A Judge is the program on the grader which evaluates the output of the users' programs. For each test case the output of a user's program is compared to the expected output file (usually), and if they match (the matching criteria depends on the judge), the test is passed.

CodeJudge currently supports the three following judges: Exact Judge, Token Based Judge and Custom Judge.

Exact Judge

The Exact Judge checks if the output of the user's program exactly matches the output file, that including all white spaces, new lines etc. The only exception is that \r characters are ignored and lines break at the very end of the file.

This judge is especially useful for exercises where strings including white spaces should be printed (so they match 100%), and can also be used for test scripts since the user should not be printing the output here.

Token Based Judge

The TokenBased Judge also compares the output of the user's program with the expected output, but any sequence of white spaces including new lines is considered as one single white space, so how the user chooses to separate the output won't matter.
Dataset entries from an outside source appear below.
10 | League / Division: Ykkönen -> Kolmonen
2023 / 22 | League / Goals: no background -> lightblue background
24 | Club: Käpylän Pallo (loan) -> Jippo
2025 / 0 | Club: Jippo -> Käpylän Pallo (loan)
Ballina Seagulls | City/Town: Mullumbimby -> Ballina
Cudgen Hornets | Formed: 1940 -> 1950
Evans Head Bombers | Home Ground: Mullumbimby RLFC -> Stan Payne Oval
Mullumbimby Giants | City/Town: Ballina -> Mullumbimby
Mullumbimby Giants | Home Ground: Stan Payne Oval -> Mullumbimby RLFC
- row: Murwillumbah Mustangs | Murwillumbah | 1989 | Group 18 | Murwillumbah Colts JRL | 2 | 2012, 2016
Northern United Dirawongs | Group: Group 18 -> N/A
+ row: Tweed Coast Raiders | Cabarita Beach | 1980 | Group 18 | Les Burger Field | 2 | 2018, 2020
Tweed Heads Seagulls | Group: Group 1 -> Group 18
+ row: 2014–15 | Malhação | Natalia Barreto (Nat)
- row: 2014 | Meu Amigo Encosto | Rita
This judge is useful for input/output exercises where the users have to print the output themselves and the white spaces don't matter. This judge also has a number of configuration options (for decimal comparisons, case-sensitivity, etc)

Custom Judge

If you have a more advanced exercise where one of the above judges cannot evaluate the programs properly you can write your own custom judge. The judge can be written in any of our supported languages.

Accessing data

If the users program runs successfully, the custom judge will ben ran in the same working directory with two additional files; expected (the expected output) and output (the user output) without file extensions, which can be read by the judge. If the test has an input file, the content of this file can be read from standard input by the judge.

Evaluating the program

After evaluating the program, the judge can output the following lines to standard output to save the results (only the first is mandatory):

RESULT [result]
[result] must be CORRECT if the test case is accepted, otherwise WRONG. (mandatory)
TEXT [text]
An optional message to the users about this single test run. For instance, if the test was passed it could be "Correct" as for the other judges, or if the test failed it could be an error message like "Saw a but expected b".
SCORE [score]
A score can indicate how well they passed the test case. Can be used for optimization problems.
FILE [file]
Specifies that [file] should be copied from the working directory, and will be shown together with the results of the test in CodeJudge.

If the judge program terminates with an error, the system will mark it as an exercise error.